One theme that I consider an essential part of the Perfect Storm Hypothesis (which is as yet unwritten because it will be a large and integrated bit of writing) has to do with essential causes. As in how does it happen that mankind has gotten the planet into the mess it is in?
Part of my thoughts about the causes relate to a favorite theme of mine, The Biological Imperatives (which I also need to write about so I have a set-piece to refer to when I use the phrase).
Another part has to do with the external and internal illusions which we human suffer from without knowing we have them. This is a facinating area which I’ve seen a lot on, in a piece-meal fashion, but I haven’t seen a lot of connecting of the dots to relate these ideas to mankind’s problems with decision making at global levels.
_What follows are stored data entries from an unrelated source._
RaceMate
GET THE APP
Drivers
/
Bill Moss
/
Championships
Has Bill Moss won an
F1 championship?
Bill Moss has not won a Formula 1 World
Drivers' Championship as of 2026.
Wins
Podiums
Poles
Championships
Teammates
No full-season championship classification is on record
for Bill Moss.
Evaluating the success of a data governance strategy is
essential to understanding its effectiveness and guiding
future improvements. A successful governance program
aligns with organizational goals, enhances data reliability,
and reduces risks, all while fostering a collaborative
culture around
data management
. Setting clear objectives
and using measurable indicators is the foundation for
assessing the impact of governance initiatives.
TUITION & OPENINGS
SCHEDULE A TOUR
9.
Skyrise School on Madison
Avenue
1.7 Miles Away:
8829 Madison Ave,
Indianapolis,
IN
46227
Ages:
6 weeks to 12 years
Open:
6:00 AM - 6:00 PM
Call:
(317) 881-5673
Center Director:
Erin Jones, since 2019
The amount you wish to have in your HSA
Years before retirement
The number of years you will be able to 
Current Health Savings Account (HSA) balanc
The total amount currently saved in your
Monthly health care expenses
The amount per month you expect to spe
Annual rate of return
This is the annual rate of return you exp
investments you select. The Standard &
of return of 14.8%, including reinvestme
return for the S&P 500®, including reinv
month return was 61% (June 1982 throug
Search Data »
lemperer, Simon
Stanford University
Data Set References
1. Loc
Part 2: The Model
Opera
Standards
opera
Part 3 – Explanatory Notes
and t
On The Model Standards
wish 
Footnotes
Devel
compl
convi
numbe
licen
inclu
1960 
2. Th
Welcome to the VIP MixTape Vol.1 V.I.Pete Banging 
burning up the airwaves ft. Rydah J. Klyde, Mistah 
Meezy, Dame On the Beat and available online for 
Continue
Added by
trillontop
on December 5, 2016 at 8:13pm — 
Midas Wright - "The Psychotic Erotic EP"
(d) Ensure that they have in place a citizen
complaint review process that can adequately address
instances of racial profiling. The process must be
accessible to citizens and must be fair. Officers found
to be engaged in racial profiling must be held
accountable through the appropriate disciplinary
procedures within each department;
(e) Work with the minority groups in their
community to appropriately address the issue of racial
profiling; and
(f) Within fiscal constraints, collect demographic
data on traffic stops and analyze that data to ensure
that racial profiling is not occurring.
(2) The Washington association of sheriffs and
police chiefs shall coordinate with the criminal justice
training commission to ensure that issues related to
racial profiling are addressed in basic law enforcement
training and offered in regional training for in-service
Related to this interest in illusions, there was an article in the June 2006 Scientific America entitled, The Implicit Prejudice, and it is about hidden biases that most, if not all, of us have. Mahzarin Banaji, a researcher, has been looking into this area since the late 80’s. She calls these illusions or mistakes in perception, “mind bugs”. And the tests that have been devised to reveal them are called Implicit Associate Tests (IAT).
There is a website here where you can go and take some of these tests and what they reveal may make you uncomfortable if you consider yourself a fair and unprejudiced individual.
I’m not going to talk any more about this here because I’m going to write an entry under Science and link to the article in Scientific American in it.
I’ve got so many things to write, I wonder if I’ll ever get half of it written.